Even if Provenance information flows freely (as US Core and USCDI now require), that doesn't mean it's going to be easy for systems to expose it in a meaningful/efficiently consumed manner.
Physicians are often not in the loop of determining who gets immunized. Lists of potentially elligible people are extracted from EHRs on the basis of criteria inherited from the CDC and elsewhere as well as organizational policies and perhaps a little favoratism. The appointments get booked with front-line staff and the informed consents are handled by the same, or sometimes by a nurse. The immunizations themselves are typically handled by a nurse or pharmacist. That's not to say physicians are never involved, but they aren't typically - and arguing that they should be isn't terribly appropriate. In general, I'd trust a public health nurse who's been doing immunizations for years and whose full-time job at the moment is correctly guiding Covid immunizations over that of most (not all) physicians.
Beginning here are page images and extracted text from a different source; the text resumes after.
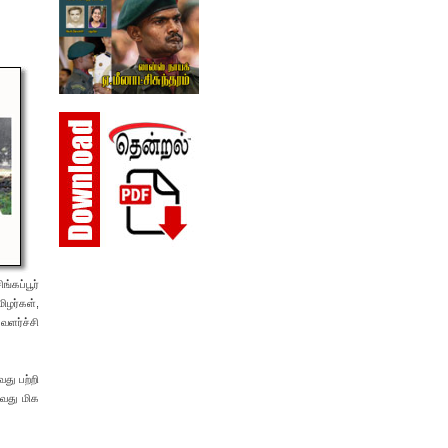
்கப்பூர்
ிழர்கள்,
வளர்ச்சி
து பற்றி
ுவது மிக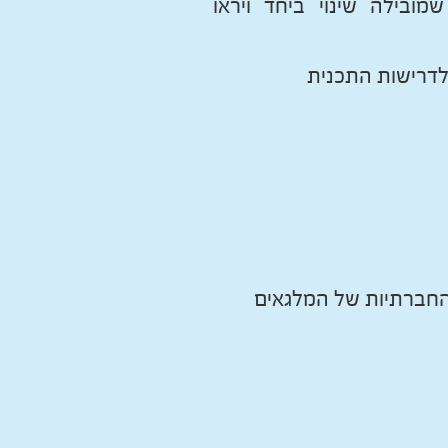
ובילה שינוי ביחד ויראו
 לדרישות התכנית
החברתיות של המלגאים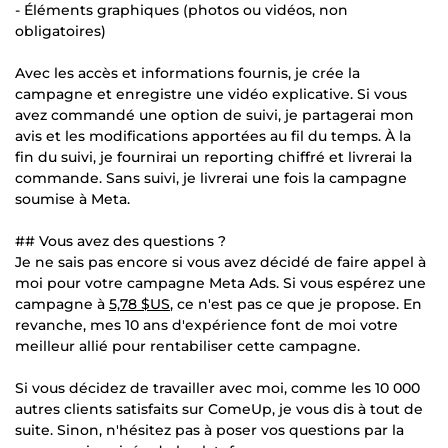
- Éléments graphiques (photos ou vidéos, non
obligatoires)
Avec les accès et informations fournis, je crée la
campagne et enregistre une vidéo explicative. Si vous
avez commandé une option de suivi, je partagerai mon
avis et les modifications apportées au fil du temps. À la
fin du suivi, je fournirai un reporting chiffré et livrerai la
commande. Sans suivi, je livrerai une fois la campagne
soumise à Meta.
## Vous avez des questions ?
Je ne sais pas encore si vous avez décidé de faire appel à
moi pour votre campagne Meta Ads. Si vous espérez une
campagne à
5,78 $US
, ce n'est pas ce que je propose. En
revanche, mes 10 ans d'expérience font de moi votre
meilleur allié pour rentabiliser cette campagne.
Si vous décidez de travailler avec moi, comme les 10 000
autres clients satisfaits sur ComeUp, je vous dis à tout de
suite. Sinon, n'hésitez pas à poser vos questions par la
In any case - this is a side tangent and really has nothing to do with the question of standards development, so I'm going to stop my part of the discussion.
Josh Lamb (Feb 08 2021 at 00:31):
Sorry I should avoid blanket statements. Data used to provision care is treated differently than population health or business operations data.
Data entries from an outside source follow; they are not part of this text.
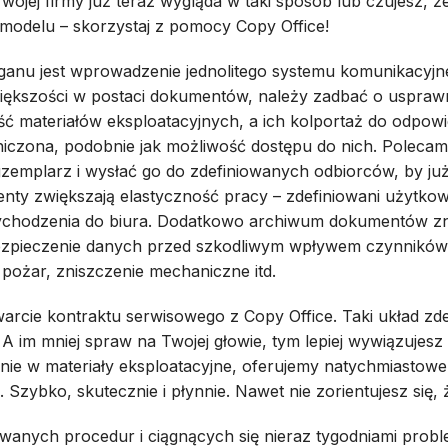
wojej firmy już teraz wygląda w taki sposób lub czujesz, ż
 modelu – skorzystaj z pomocy Copy Office!
aganu jest wprowadzenie jednolitego systemu komunikacyj
ększości w postaci dokumentów, należy zadbać o usprawni
ość materiałów eksploatacyjnych, a ich kolportaż do odpo
aniczona, podobnie jak możliwość dostępu do nich. Polecam
emplarz i wysłać go do zdefiniowanych odbiorców, by już
enty zwiększają elastyczność pracy – zdefiniowani użytko
zychodzenia do biura. Dodatkowo archiwum dokumentów znik
bezpieczenie danych przed szkodliwym wpływem czynników 
 pożar, zniszczenie mechaniczne itd.
rcie kontraktu serwisowego z Copy Office. Taki układ zde
im mniej spraw na Twojej głowie, tym lepiej wywiązujesz 
ie w materiały eksploatacyjne, oferujemy natychmiastowe 
zybko, skutecznie i płynnie. Nawet nie zorientujesz się, 
owanych procedur i ciągnących się nieraz tygodniami pro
In the case of payer captured clinical data, the clinical concepts contained within a historical V2 feed or a CCDA document represents a subset of data that is created for a business need. These two data types are the most common clinical artifacts for payers. I cannot think of a scenario where it is preferable to use downstream data when real-time information is available.
Josh Lamb (Feb 08 2021 at 00:33):
I do feel it is important for all clinical data to be available to a provider at the point of care, even for patients without a device (regardless of EHR used). I am primarily focused on this need and once this is solved we can work toward meaningful use.
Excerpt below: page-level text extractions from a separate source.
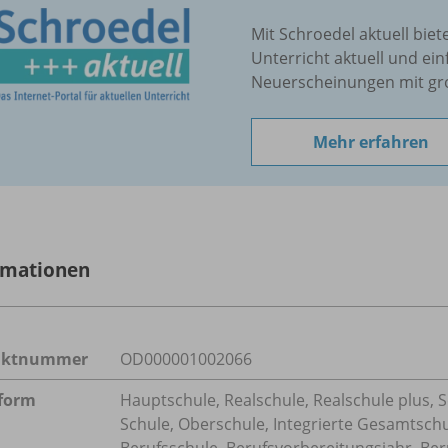
Mit Schroedel aktuell biet
Unterricht aktuell und ein
Neuerscheinungen mit gr
Mehr erfahren
rmationen
uktnummer
OD000001002066
form
Hauptschule, Realschule, Realschule plus, 
Schule, Oberschule, Integrierte Gesamtsch
Berufsschule, Berufsvorbereitungsjahr, Ber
Josh Lamb (Feb 08 2021 at 00:36):
I am not clear on who grants permission to allow someone else to make a care decision based upon a vaccine card. I thought a patient had to sign a consent form in order to be held for medical reasons. Sorry if this is abstract, but it seems the same rules apply as in other scenarios. A patient can choose a doctor and device and the doctor and patient together can determine how care is provisioned. The vaccine card seems to be missing the doctor and patient collaboration.
John Moehrke (Feb 08 2021 at 14:27):
well, those are indeed important policy decisions.. HL7 is a Interoperability Standard Org, so we are here to provide the means for interop given the case where policy decision to do something is made. We are not here to mandate any specific policy or clinical practice. So I am not sure what more we can do, or even should entertain discussion about.